In May 2002, Herbert Black instituted another suit against Sumitomo, in England this time. He wasn’t only going after Sumitomo for the settlement that his negotiator had already secretly finalised, but for the manner in which it had abandoned its position with the help of Goldman Sachs in the summer of 1996. Herbert Black likens this liquidation to a manipulation. He calculates that all those who, like him, short sold the copper should have profited from the plummeting price of metal. Because of the profits that he could not take in, he estimates his loss to be at least USD126 million.
In its defense, Global says that Herbert Black has "history": on several occasions, he would "corrupt" individuals and convince them to “betray” the trust that had been confided in them.
"In this case, Herbert Black broke the law by persuading Dennis O'Keefe, a government official with extensive privileged and confidential information belonging to the government, to leave his post, for the purpose of extracting confidential information from him in order to pursue legal action.”

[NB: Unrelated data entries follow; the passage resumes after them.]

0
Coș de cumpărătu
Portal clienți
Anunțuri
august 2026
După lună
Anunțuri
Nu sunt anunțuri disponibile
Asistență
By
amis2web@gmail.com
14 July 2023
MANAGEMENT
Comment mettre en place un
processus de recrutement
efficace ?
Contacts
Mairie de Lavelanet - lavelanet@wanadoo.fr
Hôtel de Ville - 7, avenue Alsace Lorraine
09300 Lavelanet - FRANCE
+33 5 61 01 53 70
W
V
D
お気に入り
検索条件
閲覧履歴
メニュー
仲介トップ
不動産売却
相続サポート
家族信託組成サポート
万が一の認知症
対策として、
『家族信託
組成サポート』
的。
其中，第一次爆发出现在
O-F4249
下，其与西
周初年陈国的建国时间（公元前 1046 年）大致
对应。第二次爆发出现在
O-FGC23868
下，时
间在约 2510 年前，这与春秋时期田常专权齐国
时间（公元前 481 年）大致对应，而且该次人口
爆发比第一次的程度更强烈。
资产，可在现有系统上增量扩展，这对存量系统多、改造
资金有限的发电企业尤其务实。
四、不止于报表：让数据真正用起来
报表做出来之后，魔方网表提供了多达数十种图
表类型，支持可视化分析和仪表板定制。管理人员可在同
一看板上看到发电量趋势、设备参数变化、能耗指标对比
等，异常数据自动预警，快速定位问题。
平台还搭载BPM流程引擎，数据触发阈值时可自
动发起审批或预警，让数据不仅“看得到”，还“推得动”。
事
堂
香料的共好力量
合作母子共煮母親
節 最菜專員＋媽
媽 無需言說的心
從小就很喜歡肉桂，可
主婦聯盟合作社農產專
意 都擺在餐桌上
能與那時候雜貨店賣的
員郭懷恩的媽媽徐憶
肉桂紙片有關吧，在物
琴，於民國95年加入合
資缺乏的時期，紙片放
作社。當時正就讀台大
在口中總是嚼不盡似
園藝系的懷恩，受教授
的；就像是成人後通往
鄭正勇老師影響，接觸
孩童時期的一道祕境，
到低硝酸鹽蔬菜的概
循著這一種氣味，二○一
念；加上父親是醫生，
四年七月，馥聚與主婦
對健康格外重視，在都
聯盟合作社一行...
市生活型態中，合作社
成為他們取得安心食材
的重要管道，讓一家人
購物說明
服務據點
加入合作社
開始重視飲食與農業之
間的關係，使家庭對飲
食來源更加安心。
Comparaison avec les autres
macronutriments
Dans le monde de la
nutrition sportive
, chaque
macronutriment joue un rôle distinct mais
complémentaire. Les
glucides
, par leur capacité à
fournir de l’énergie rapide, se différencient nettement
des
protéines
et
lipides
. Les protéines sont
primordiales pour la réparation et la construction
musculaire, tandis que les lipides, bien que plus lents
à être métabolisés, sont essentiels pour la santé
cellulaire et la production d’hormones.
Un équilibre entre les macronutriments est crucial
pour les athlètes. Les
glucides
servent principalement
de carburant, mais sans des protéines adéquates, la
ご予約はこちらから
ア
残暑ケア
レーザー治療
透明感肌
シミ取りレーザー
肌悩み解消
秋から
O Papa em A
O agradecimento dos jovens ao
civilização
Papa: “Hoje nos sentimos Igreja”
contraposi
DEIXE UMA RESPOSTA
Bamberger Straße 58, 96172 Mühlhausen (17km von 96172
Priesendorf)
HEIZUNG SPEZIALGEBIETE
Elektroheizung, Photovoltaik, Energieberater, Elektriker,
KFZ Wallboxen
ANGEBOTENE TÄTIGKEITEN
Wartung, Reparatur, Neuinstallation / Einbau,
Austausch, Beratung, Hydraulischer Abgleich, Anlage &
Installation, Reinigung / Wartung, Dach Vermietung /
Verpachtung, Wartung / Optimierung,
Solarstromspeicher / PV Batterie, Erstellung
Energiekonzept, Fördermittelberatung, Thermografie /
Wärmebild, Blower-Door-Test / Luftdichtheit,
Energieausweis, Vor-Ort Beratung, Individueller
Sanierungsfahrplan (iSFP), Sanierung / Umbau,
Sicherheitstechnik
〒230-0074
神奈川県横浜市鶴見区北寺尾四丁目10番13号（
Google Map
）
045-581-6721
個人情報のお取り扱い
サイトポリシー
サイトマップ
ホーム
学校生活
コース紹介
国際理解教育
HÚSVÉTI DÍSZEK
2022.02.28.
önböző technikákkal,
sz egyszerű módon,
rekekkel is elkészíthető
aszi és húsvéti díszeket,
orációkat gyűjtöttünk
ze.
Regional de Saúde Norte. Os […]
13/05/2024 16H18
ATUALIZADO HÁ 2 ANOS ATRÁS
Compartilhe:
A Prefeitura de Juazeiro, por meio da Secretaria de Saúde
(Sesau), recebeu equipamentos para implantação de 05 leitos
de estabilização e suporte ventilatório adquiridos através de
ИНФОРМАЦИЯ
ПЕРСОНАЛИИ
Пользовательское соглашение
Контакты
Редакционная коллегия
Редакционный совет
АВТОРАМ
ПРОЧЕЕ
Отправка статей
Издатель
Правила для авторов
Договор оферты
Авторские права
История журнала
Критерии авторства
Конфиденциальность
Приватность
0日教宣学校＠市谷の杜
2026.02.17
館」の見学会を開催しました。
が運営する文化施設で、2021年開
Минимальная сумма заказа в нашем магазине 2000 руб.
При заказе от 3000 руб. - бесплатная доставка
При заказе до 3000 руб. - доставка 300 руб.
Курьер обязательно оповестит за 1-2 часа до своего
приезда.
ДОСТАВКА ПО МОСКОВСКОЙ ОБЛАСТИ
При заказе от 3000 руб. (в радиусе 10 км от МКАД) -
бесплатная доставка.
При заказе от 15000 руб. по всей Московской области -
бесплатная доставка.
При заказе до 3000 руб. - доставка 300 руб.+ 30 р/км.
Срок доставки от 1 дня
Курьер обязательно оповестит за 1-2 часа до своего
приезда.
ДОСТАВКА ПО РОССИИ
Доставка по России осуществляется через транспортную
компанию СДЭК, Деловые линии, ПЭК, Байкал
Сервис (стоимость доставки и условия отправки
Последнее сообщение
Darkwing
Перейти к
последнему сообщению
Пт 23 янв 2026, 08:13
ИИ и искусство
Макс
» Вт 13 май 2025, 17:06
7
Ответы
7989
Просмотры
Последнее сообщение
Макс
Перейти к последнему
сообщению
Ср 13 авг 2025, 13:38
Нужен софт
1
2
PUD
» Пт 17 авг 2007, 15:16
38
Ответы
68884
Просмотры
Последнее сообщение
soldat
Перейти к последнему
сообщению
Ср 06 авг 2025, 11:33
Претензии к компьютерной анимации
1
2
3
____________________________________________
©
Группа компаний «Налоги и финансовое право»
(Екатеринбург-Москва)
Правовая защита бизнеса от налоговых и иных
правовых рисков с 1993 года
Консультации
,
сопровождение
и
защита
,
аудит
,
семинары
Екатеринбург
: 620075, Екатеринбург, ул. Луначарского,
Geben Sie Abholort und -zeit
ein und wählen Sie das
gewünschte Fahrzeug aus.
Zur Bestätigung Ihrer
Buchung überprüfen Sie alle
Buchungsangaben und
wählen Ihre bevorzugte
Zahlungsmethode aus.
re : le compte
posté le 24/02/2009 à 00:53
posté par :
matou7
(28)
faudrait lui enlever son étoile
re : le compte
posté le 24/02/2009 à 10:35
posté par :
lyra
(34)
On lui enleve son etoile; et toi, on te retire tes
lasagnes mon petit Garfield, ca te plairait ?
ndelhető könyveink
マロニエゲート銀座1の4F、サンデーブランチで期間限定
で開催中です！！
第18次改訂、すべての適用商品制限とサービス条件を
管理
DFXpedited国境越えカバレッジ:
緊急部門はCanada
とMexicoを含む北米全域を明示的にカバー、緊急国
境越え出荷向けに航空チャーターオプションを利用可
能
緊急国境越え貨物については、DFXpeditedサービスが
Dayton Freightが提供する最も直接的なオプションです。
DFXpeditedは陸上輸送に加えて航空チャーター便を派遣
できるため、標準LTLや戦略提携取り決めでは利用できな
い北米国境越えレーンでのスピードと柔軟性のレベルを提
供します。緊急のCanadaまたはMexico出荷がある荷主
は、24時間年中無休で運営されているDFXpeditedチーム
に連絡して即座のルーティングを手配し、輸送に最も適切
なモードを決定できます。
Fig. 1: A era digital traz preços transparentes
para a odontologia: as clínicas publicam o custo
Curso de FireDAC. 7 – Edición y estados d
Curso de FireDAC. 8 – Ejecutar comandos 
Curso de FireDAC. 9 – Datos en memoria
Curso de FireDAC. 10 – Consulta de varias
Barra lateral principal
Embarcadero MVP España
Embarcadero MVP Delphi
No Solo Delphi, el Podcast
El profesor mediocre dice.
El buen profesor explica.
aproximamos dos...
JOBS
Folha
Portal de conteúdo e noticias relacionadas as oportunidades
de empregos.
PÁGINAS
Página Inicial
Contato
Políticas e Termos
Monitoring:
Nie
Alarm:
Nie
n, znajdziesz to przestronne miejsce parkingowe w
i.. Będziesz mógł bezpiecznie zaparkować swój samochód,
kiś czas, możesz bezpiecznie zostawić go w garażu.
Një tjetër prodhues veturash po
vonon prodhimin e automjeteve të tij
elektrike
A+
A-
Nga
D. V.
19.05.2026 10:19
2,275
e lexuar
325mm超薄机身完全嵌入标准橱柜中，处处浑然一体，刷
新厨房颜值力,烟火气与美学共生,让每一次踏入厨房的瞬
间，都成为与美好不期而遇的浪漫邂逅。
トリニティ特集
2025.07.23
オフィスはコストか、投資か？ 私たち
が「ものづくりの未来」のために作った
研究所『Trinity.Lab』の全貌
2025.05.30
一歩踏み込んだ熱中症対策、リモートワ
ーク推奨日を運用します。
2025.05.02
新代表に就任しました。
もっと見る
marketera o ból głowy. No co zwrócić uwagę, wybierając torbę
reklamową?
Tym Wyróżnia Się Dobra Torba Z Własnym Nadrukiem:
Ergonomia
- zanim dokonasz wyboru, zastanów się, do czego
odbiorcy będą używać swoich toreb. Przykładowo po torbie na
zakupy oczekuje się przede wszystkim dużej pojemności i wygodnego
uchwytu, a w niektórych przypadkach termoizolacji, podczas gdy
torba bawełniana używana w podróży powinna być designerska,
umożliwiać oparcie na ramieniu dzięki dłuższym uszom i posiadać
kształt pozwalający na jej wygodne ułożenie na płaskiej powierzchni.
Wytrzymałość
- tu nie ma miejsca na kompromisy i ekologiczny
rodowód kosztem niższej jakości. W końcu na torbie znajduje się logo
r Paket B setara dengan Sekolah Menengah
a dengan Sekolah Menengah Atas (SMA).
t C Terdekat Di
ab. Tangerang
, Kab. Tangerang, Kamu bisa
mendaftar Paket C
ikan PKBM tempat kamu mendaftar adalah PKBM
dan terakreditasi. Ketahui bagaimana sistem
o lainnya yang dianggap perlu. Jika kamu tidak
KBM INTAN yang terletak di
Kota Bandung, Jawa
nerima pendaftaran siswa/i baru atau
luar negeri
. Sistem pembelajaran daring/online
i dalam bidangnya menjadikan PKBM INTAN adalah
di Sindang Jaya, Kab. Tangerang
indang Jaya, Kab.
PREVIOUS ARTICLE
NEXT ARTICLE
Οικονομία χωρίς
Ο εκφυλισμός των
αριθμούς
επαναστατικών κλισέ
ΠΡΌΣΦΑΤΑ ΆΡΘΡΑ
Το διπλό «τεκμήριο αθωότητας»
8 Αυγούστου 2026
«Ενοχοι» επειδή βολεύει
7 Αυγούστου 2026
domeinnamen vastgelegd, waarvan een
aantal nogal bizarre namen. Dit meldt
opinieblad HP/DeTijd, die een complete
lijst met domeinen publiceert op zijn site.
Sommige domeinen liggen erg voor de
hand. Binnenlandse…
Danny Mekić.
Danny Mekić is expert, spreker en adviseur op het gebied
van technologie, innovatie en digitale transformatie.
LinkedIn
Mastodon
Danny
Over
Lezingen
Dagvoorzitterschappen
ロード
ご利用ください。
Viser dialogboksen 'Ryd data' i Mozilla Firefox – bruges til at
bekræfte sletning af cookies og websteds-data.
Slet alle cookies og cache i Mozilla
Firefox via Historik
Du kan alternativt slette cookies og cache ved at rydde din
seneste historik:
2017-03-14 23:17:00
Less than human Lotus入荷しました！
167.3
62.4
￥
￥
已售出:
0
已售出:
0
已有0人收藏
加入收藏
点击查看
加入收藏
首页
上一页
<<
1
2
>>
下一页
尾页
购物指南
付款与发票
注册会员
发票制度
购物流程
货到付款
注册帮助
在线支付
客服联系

Several witnesses were heard in the American case, one of whom was Dennis O'Keefe. He admitted that he had perjured himself in regards to the computer virus that had supposedly destroyed his emails and other documents. But before the case could end to no avail, Herbert Black decides to withdraw his suit and agrees to compensate those he was suing, without suffering any damage whatsoever. He will deposit $5 million to the three defendants ($4.47 million to Sumitomo, $450 000 to Global and $80 000 to Merril Lynch).
The out-of-court settlement, approved by a judge of the Federal Court of New York in April 2003, foresees that Herbert Black abandons with compensation (dismiss with prejudice) the prosecution in England. It also decrees that Herbert Black returns all evidence (documents, testimonies) obtained illegally to the government.
Sumitomo complained of dealings with Dennis O'Keefe to the bar of the District of Columbia. The bar has conducted a disciplinary investigation and concluded that the lawyer had violated 11 rules of the Code of Ethics. But before the hearing began, Dennis O'Keefe agreed to be struck off in late September.
In doing so, he acknowledged that "the facts that support the allegations of professional misconduct are true" and that he "failed to prove his innocence."